The move recalls a playbook used by the Kremlin in other separatist conflicts within its neighbors' borders. In Russia, analysts quickly referred to Russian actions in its short war with the former Soviet republic of Georgia in 2008. In that conflict, Moscow backed two breakaway regions, South Ossetia and Abkhazia, which have since become effectively incorporated into Russia.

Shortly after its troops bulldozed Georgian forces out of the regions, Russia recognized identity documents from their separatist governments, who at the time celebrated that as a sign Moscow would soon recognize them as independent states. Not long after that, Russia did, becoming one of only four countries (including the tiny island of Nauru) to do so.

Russian officials said today that was not the plan in Ukraine. Russian diplomatic sources, speaking anonymously to the business paper, RBK, said recognition was not on the cards.

But Putin's move on Sunday is the latest development in Ukraine’s conflict since Donald Trump became president, with some seeing it as an effort to probe the new administration's attitude. In early February, the worst fighting in two years broke out, leaving at least 30 dead. Last week, Putin accused Kiev of having decided on a military solution to the conflict.

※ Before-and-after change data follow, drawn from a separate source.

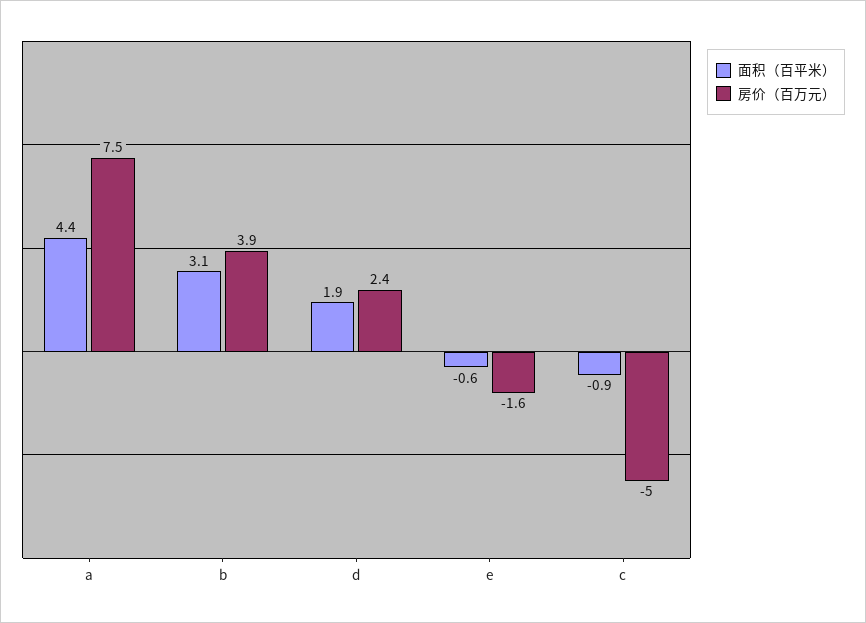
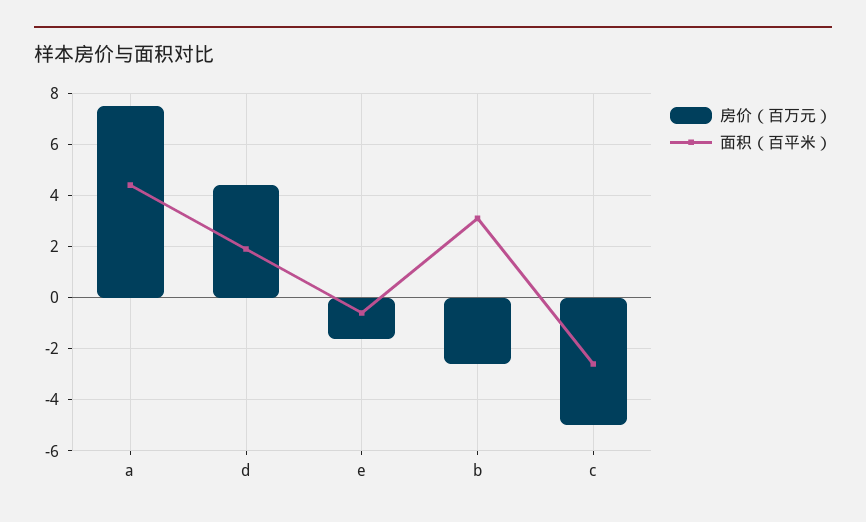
  {
    "面积（百平米）": {
      "a": 4.4,
      "b": 3.1,
      "d": 1.9,
      "e": -0.6,
-     "c": -0.9
+     "c": -2.5
    },
    "房价（百万元）": {
      "a": 7.5,
-     "b": 3.9,
+     "b": -2.5,
-     "d": 2.4,
+     "d": 4.5,
      "e": -1.6,
      "c": -5
    }
  }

Trump's policy on Ukraine has yet to take shape. Comments during his campaign had encouraged hopes among some Russian officials Trump might consider recognizing Russia’s annexation of Crimea and removing U.S. sanctions on Moscow.

Those hopes though have dimmed recently, as Trump's administration has appeared to fall back on previous U.S. policy towards Ukraine. The White House has said sanctions will not be lifted until Crimea is returned to Ukraine, and last week Trump suggested he would have stopped Moscow from taking the peninsula in the first place.

That has relieved some of America's European allies, but they remain deeply worried by Trump's regular praise of Putin and in particular his apparent disdain for the European Union. Pence over the weekend delivered an address at a security conference in Munich with what he said was a direct message from the president that the White House's commitment to defending Europe was total, including standing up to Moscow.

"Know this: The United States will continue to hold Russia accountable, even as we search for new common ground, which as you know President Trump believes can be found," Pence said.